## Task requirements
Search the listing below for the word "unit" and return each line that contains it.
-- Opening Marker --
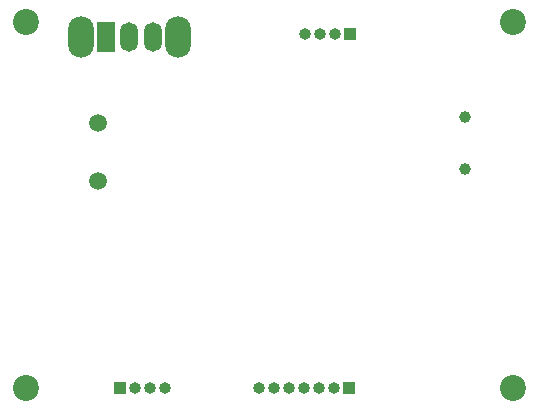
<source format=gbr>
%TF.GenerationSoftware,KiCad,Pcbnew,8.0.2*%
%TF.CreationDate,2024-06-15T16:53:24+02:00*%
%TF.ProjectId,KiCad_STM32_F105RCT6TR,4b694361-645f-4535-944d-33325f463130,v 1.0*%
%TF.SameCoordinates,Original*%
%TF.FileFunction,Soldermask,Bot*%
%TF.FilePolarity,Negative*%
%FSLAX46Y46*%
G04 Gerber Fmt 4.6, Leading zero omitted, Abs format (unit mm)*
G04 Created by KiCad (PCBNEW 8.0.2) date 2024-06-15 16:53:24*
%MOMM*%
%LPD*%
G01*
G04 APERTURE LIST*
%ADD10C,2.200000*%
%ADD11O,1.000000X1.000000*%
%ADD12R,1.000000X1.000000*%
%ADD13C,1.500000*%
%ADD14C,1.000000*%
%ADD15O,1.500000X2.500000*%
%ADD16R,1.500000X2.500000*%
%ADD17O,2.200000X3.500000*%
G04 APERTURE END LIST*
D10*
%TO.C,H2*%
X127500000Y-53000000D03*
%TD*%
D11*
%TO.C,SWD*%
X109860000Y-54000000D03*
X111130000Y-54000000D03*
X112400000Y-54000000D03*
D12*
X113670000Y-54000000D03*
%TD*%
D11*
%TO.C,OLED*%
X106000000Y-84000000D03*
X107270000Y-84000000D03*
X108540000Y-84000000D03*
X109810000Y-84000000D03*
X111080000Y-84000000D03*
X112350000Y-84000000D03*
D12*
X113620000Y-84000000D03*
%TD*%
D13*
%TO.C,Y1*%
X92325000Y-61550000D03*
X92325000Y-66430000D03*
%TD*%
D14*
%TO.C,USB*%
X123425000Y-61000000D03*
X123425000Y-65400000D03*
%TD*%
D15*
%TO.C,BOOT*%
X97000000Y-54250000D03*
X95000000Y-54250000D03*
D16*
X93000000Y-54250000D03*
D17*
X99100000Y-54250000D03*
X90900000Y-54250000D03*
%TD*%
D10*
%TO.C,H1*%
X86280000Y-53000000D03*
%TD*%
%TO.C,H3*%
X127460000Y-83980000D03*
%TD*%
D11*
%TO.C,PULSE*%
X98000000Y-84000000D03*
X96730000Y-84000000D03*
X95460000Y-84000000D03*
D12*
X94190000Y-84000000D03*
%TD*%
D10*
%TO.C,H4*%
X86250000Y-83980000D03*
%TD*%
M02*

</source>
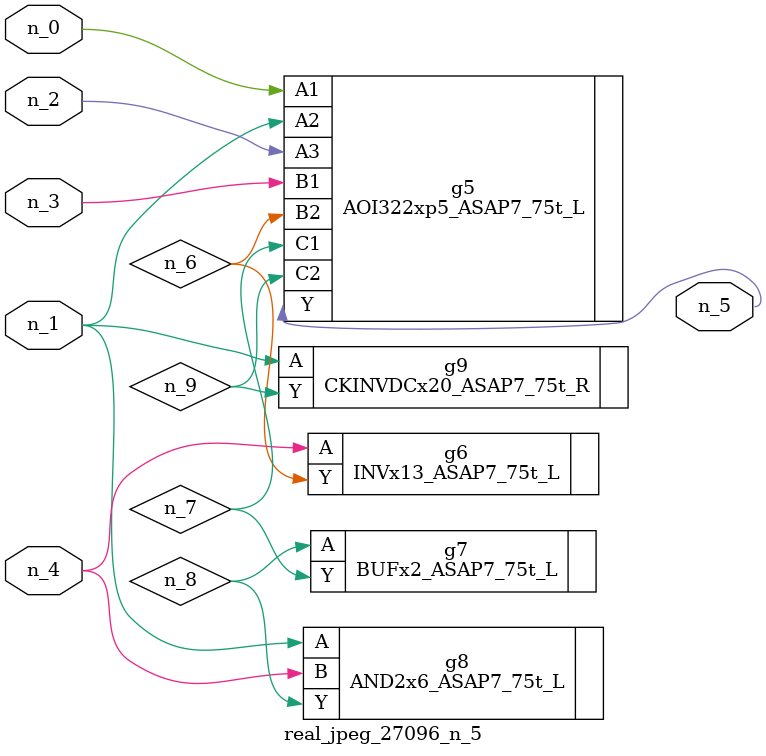
<source format=v>
module real_jpeg_27096_n_5 (n_4, n_0, n_1, n_2, n_3, n_5);

input n_4;
input n_0;
input n_1;
input n_2;
input n_3;

output n_5;

wire n_8;
wire n_6;
wire n_7;
wire n_9;

AOI322xp5_ASAP7_75t_L g5 ( 
.A1(n_0),
.A2(n_1),
.A3(n_2),
.B1(n_3),
.B2(n_6),
.C1(n_7),
.C2(n_9),
.Y(n_5)
);

AND2x6_ASAP7_75t_L g8 ( 
.A(n_1),
.B(n_4),
.Y(n_8)
);

CKINVDCx20_ASAP7_75t_R g9 ( 
.A(n_1),
.Y(n_9)
);

INVx13_ASAP7_75t_L g6 ( 
.A(n_4),
.Y(n_6)
);

BUFx2_ASAP7_75t_L g7 ( 
.A(n_8),
.Y(n_7)
);


endmodule
</source>
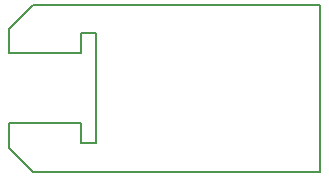
<source format=gbr>
G04 #@! TF.GenerationSoftware,KiCad,Pcbnew,(5.1.2)-1*
G04 #@! TF.CreationDate,2019-07-12T15:40:09+02:00*
G04 #@! TF.ProjectId,soldering_burning,736f6c64-6572-4696-9e67-5f6275726e69,101A*
G04 #@! TF.SameCoordinates,Original*
G04 #@! TF.FileFunction,Profile,NP*
%FSLAX46Y46*%
G04 Gerber Fmt 4.6, Leading zero omitted, Abs format (unit mm)*
G04 Created by KiCad (PCBNEW (5.1.2)-1) date 2019-07-12 15:40:09*
%MOMM*%
%LPD*%
G04 APERTURE LIST*
%ADD10C,0.200000*%
G04 APERTURE END LIST*
D10*
X98400000Y-99050000D02*
X98400000Y-96900000D01*
X100400000Y-101050000D02*
X98400000Y-99050000D01*
X124750000Y-101050000D02*
X100400000Y-101050000D01*
X124750000Y-86950000D02*
X124750000Y-101050000D01*
X100400000Y-86950000D02*
X124750000Y-86950000D01*
X98400000Y-88950000D02*
X100400000Y-86950000D01*
X98400000Y-91000000D02*
X98400000Y-88950000D01*
X104500000Y-91000000D02*
X98400000Y-91000000D01*
X105800000Y-98600000D02*
X105800000Y-89300000D01*
X98400000Y-96900000D02*
X104500000Y-96900000D01*
X105800000Y-89300000D02*
X104500000Y-89300000D01*
X104500000Y-89300000D02*
X104500000Y-91000000D01*
X104500000Y-98600000D02*
X105800000Y-98600000D01*
X104500000Y-96900000D02*
X104500000Y-98600000D01*
M02*

</source>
-- Closing Marker --
## Response for this exercise
G04 Gerber Fmt 4.6, Leading zero omitted, Abs format (unit mm)*
G04 Gerber Fmt 4.6, Leading zero omitted, Abs format (unit mm)*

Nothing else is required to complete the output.